Task directions
Rewrite the listing from its first line through the line with "5: (702, 360)", putting "upper-left" wherever "top-left" appears and leaving everything else the same.

Extracted records
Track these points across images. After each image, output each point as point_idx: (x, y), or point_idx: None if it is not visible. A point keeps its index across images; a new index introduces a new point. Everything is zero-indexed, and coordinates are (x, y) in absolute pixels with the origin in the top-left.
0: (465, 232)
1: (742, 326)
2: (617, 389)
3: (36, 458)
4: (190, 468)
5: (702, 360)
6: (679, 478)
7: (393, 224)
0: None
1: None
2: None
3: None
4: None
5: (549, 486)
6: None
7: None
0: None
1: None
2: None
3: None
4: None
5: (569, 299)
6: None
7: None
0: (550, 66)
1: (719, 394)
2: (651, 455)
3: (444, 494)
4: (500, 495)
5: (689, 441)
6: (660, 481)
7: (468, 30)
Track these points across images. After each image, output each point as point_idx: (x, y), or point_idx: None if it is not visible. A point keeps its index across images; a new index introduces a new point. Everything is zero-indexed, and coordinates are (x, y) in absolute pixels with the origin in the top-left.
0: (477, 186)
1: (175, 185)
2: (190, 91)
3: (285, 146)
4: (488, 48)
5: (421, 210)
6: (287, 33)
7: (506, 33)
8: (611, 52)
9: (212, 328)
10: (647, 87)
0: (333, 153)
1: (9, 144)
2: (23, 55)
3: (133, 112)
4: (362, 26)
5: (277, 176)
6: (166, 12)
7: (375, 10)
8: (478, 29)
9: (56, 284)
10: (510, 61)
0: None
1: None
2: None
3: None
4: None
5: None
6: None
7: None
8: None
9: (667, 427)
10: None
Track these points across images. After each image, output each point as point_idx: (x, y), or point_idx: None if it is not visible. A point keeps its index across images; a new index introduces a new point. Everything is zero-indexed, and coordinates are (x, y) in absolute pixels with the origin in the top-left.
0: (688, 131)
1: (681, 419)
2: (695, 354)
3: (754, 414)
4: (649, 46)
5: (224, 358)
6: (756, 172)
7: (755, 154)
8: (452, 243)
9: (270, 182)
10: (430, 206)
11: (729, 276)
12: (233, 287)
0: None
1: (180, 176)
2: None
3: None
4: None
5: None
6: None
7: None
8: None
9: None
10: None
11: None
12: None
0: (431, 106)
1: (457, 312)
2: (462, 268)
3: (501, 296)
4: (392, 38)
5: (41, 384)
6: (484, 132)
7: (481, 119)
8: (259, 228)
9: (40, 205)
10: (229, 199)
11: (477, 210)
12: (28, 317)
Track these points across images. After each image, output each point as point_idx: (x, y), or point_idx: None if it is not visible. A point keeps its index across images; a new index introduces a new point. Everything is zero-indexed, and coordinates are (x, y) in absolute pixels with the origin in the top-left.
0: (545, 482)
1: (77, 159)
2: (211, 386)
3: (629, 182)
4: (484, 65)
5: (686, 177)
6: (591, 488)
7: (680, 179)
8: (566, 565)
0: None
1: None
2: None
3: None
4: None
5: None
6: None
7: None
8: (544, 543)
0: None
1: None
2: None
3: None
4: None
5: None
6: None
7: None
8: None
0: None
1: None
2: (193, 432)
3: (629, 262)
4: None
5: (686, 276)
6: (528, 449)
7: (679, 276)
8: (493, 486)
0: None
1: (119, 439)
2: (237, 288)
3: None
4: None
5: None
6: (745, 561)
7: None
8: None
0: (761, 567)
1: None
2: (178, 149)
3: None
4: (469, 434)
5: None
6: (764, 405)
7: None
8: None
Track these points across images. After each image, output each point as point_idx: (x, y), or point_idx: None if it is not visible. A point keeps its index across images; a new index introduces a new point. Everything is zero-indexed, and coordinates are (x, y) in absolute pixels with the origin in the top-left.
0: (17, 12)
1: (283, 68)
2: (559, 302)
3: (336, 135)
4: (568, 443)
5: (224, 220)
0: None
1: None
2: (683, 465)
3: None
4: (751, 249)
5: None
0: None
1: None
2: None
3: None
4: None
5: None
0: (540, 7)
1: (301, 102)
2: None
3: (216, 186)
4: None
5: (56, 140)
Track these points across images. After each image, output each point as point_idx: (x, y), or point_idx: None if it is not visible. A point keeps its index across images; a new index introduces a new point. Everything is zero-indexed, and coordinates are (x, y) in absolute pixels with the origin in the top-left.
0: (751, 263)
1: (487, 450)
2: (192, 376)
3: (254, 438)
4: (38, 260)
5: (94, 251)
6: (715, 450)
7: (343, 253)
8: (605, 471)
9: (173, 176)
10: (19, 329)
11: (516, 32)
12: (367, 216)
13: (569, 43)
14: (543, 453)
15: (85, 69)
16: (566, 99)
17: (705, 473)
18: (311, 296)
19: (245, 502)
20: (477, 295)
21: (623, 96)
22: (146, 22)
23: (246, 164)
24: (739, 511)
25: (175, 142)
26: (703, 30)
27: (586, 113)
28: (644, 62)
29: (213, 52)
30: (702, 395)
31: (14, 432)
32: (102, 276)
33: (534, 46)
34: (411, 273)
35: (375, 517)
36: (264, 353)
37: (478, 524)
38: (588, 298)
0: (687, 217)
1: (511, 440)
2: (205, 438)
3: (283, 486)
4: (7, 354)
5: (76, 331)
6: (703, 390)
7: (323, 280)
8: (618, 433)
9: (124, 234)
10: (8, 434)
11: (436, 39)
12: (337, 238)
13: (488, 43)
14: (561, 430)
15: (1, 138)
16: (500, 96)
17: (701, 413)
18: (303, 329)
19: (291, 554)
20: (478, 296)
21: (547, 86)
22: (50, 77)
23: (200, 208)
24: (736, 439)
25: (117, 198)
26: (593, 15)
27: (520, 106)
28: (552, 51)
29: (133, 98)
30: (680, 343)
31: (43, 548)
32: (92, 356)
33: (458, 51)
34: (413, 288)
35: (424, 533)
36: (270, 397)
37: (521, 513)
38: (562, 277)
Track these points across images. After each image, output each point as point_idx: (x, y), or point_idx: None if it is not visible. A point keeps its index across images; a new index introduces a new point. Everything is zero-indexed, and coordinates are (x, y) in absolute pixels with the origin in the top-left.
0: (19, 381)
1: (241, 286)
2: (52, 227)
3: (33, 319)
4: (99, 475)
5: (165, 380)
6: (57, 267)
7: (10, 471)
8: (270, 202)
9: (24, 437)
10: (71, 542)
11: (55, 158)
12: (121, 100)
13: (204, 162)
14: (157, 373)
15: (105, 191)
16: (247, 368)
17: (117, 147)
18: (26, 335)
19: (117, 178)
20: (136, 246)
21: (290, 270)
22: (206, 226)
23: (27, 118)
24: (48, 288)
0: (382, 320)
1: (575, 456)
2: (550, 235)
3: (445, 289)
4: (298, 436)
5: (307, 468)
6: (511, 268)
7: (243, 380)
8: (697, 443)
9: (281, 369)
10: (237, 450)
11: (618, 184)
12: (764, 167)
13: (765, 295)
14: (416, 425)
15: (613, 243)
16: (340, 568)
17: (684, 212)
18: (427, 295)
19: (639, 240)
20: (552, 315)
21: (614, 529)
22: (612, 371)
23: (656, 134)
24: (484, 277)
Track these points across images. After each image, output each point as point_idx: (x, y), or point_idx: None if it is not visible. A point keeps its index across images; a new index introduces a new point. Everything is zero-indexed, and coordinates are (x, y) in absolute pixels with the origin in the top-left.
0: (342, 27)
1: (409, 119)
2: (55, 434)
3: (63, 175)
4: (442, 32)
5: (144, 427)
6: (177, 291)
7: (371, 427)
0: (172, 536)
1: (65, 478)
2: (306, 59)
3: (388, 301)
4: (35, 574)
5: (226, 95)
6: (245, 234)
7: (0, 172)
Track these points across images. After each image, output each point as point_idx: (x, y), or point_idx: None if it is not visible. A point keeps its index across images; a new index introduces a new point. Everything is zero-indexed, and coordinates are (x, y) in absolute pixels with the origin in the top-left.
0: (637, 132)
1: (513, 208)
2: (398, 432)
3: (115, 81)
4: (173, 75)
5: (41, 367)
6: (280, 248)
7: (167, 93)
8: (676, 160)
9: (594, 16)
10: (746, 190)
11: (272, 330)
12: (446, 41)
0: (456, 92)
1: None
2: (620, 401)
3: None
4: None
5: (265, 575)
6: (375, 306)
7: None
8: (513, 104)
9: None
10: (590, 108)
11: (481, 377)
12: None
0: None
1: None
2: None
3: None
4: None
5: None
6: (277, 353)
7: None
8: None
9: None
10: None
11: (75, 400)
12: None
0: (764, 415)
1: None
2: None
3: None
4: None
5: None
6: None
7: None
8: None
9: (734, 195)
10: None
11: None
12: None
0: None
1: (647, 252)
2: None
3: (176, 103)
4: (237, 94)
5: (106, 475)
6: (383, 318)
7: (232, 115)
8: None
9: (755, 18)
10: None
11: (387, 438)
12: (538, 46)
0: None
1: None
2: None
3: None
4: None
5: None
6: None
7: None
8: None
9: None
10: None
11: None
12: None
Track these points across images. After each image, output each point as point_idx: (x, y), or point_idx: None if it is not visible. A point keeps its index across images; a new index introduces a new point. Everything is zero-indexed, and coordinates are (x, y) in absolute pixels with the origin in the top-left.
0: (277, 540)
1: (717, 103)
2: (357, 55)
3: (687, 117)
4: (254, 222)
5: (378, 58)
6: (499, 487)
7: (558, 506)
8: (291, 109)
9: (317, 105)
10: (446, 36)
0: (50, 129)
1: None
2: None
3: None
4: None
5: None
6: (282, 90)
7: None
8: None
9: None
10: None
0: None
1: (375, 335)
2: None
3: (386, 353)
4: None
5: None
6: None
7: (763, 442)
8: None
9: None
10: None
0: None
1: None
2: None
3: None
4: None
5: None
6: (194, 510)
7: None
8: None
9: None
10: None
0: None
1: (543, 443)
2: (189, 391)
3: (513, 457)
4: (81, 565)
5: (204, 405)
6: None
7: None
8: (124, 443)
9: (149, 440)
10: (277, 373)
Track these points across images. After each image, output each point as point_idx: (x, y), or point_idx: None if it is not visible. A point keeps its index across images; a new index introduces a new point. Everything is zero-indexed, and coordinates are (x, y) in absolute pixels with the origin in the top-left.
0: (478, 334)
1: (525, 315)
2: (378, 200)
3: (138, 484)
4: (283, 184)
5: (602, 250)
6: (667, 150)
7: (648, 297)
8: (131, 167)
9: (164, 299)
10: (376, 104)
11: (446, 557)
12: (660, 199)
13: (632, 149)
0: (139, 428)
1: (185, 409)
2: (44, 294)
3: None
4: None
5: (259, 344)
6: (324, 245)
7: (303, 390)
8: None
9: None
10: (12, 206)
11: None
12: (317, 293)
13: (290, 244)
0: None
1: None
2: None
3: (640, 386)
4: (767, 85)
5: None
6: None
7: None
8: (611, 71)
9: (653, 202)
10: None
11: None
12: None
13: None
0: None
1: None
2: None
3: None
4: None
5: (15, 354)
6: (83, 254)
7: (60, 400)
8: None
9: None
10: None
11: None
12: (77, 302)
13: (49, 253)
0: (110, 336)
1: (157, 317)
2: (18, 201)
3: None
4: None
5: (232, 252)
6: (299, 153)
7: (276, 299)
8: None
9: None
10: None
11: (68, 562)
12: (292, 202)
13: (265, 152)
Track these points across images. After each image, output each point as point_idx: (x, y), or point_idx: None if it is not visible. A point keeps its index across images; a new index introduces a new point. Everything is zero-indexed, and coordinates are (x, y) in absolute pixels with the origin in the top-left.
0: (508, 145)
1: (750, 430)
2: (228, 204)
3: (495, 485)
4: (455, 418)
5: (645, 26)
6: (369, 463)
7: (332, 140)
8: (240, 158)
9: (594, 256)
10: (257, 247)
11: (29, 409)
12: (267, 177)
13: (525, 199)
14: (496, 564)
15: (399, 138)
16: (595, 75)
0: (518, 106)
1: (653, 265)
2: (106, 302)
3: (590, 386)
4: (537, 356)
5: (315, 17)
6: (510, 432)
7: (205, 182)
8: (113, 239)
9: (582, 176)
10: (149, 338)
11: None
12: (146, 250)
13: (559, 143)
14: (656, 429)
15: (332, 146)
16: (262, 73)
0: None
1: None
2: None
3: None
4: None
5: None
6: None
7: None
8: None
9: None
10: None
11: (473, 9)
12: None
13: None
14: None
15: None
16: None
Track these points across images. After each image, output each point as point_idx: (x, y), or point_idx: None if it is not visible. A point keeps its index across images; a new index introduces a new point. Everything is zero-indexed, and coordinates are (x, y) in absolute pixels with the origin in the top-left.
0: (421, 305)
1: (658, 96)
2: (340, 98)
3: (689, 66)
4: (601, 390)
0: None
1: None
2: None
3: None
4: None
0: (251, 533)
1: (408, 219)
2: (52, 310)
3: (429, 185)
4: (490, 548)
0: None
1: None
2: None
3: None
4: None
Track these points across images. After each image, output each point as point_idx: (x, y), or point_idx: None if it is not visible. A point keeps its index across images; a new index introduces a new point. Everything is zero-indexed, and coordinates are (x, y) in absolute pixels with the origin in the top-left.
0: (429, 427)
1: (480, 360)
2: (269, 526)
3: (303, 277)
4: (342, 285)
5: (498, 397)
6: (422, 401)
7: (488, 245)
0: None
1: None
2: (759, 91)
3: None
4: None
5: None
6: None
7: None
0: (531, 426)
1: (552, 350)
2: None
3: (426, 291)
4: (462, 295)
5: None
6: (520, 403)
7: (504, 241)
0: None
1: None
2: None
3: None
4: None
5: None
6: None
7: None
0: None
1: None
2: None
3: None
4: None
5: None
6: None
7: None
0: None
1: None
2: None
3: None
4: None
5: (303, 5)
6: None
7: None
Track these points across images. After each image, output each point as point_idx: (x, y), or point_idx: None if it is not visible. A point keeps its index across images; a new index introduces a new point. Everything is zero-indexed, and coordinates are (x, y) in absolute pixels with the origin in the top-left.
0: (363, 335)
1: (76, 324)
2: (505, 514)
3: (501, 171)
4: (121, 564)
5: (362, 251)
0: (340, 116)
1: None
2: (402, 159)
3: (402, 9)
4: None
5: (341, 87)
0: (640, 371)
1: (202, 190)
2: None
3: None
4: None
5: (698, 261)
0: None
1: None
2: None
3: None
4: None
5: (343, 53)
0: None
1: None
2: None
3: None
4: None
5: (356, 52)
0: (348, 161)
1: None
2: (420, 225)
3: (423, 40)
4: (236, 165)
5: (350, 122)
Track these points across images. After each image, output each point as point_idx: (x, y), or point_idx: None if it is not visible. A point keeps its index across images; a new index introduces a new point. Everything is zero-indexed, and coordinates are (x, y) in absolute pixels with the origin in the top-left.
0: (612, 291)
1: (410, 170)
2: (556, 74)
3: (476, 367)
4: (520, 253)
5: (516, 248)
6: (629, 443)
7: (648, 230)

Output of the task
Track these points across images. After each image, output each point as point_idx: (x, y), or point_idx: None if it is not visible. A point keeps its index across images; a new index introduces a new point. Everything is zero-indexed, and coordinates are (x, y) in absolute pixels with the origin in the upper-left.
0: (465, 232)
1: (742, 326)
2: (617, 389)
3: (36, 458)
4: (190, 468)
5: (702, 360)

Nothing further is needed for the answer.